Data excerpts:
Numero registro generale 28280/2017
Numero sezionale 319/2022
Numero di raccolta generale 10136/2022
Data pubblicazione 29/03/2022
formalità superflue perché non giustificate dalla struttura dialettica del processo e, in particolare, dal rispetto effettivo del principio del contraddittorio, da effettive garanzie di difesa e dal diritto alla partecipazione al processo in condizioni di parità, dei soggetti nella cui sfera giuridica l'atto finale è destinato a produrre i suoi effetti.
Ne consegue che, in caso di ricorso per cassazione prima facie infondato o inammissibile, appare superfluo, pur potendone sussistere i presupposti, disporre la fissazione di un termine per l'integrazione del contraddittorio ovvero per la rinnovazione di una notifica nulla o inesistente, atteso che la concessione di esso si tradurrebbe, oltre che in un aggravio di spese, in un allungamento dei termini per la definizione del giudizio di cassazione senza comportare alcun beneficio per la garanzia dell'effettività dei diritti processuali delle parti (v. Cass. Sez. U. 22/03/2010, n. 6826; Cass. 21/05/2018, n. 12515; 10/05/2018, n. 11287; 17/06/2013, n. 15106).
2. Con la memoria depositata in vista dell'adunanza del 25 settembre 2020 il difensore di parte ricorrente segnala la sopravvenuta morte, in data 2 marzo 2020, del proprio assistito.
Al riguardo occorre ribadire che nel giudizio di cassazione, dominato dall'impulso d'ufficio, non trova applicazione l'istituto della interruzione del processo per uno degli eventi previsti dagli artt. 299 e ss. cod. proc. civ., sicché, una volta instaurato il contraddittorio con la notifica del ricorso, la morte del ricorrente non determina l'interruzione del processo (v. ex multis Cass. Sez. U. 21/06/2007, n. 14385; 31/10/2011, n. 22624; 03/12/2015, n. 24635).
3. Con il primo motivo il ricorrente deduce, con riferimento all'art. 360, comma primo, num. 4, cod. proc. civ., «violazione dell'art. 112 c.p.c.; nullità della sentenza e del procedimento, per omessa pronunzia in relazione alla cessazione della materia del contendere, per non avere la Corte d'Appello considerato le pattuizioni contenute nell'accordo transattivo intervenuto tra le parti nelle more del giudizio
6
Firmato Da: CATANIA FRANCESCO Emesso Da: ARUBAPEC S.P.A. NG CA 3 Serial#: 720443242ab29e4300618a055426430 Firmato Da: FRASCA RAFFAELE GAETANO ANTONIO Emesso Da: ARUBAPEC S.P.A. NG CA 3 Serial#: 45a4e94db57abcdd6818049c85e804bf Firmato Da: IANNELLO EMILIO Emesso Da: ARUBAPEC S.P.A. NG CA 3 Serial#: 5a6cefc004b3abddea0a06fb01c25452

* * *

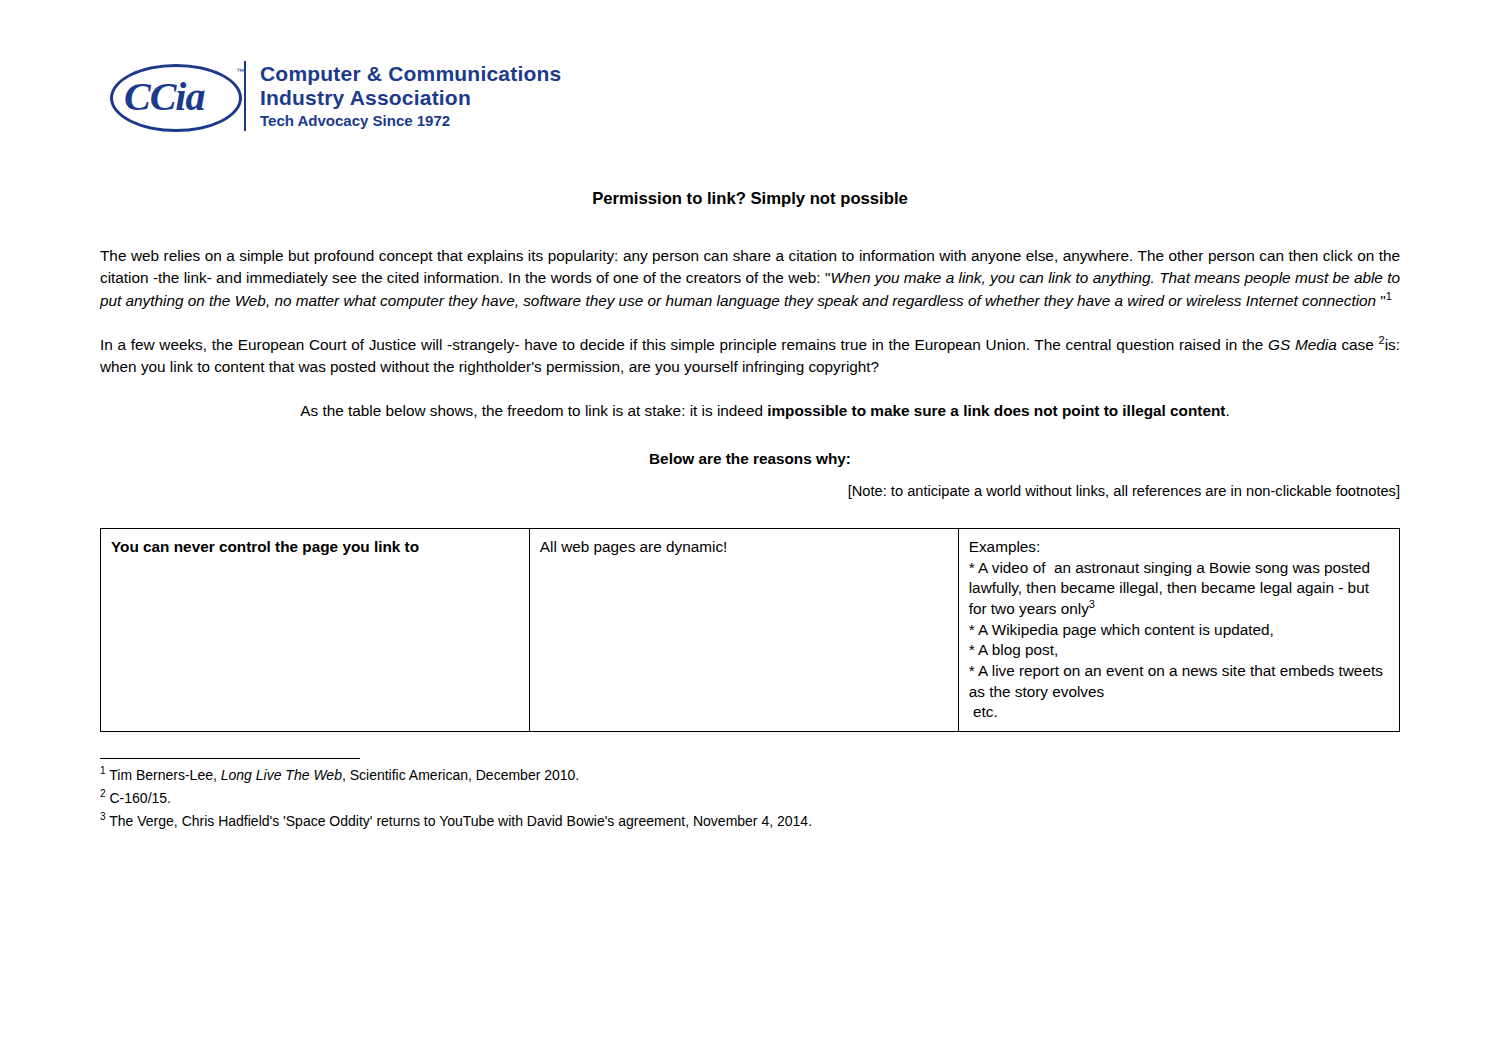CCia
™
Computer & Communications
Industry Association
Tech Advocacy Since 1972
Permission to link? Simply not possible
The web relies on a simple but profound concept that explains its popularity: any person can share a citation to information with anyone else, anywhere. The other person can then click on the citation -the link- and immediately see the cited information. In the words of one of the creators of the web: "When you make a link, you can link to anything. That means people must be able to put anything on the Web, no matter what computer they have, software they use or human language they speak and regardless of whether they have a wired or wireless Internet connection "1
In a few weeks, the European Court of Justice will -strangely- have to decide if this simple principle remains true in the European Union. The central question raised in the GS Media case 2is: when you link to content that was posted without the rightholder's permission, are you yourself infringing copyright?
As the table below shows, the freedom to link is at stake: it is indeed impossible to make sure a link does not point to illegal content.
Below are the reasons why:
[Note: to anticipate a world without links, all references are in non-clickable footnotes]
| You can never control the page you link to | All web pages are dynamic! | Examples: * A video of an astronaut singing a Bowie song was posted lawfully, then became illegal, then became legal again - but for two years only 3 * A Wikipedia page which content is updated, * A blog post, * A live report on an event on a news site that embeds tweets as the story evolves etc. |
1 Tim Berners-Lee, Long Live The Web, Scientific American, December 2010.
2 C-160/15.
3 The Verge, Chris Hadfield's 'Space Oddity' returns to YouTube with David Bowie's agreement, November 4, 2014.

* * *

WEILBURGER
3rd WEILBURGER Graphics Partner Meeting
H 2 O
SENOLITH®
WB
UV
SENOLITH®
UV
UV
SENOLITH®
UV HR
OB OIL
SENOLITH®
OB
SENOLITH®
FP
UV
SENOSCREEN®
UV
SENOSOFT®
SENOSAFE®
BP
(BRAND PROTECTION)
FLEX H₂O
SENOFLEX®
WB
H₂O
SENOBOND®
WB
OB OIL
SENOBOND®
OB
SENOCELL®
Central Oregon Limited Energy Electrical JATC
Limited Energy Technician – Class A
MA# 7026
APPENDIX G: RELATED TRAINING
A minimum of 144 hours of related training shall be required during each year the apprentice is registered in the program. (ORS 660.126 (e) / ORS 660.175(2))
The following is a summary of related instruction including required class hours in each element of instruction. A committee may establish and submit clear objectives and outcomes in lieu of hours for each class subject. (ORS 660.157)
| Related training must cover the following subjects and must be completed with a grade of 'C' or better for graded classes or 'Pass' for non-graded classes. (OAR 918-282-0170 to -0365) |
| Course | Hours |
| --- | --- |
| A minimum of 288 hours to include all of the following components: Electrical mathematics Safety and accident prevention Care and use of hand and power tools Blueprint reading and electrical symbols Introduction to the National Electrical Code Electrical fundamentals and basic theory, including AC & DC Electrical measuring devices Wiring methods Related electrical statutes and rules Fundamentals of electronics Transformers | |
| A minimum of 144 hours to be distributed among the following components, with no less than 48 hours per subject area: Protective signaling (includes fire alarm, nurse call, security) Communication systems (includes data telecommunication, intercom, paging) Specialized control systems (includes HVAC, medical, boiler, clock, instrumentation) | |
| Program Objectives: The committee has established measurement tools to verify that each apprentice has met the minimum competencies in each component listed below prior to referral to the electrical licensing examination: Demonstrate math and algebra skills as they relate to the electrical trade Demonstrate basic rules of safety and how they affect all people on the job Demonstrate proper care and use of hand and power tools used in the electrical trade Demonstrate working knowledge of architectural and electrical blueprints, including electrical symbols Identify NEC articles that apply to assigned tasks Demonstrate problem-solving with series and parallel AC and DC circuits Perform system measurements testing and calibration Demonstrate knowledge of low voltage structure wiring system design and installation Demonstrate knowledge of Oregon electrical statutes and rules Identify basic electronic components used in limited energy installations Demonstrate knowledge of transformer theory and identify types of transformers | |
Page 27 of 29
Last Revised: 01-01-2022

What to work on: Please copy, exactly and with nothing else, the lines above beginning at the line that has "Numero registro generale 28280/2017" and ending with the line that has "Data pubblicazione 29/03/2022".

Result of this exercise:
Numero registro generale 28280/2017
Numero sezionale 319/2022
Numero di raccolta generale 10136/2022
Data pubblicazione 29/03/2022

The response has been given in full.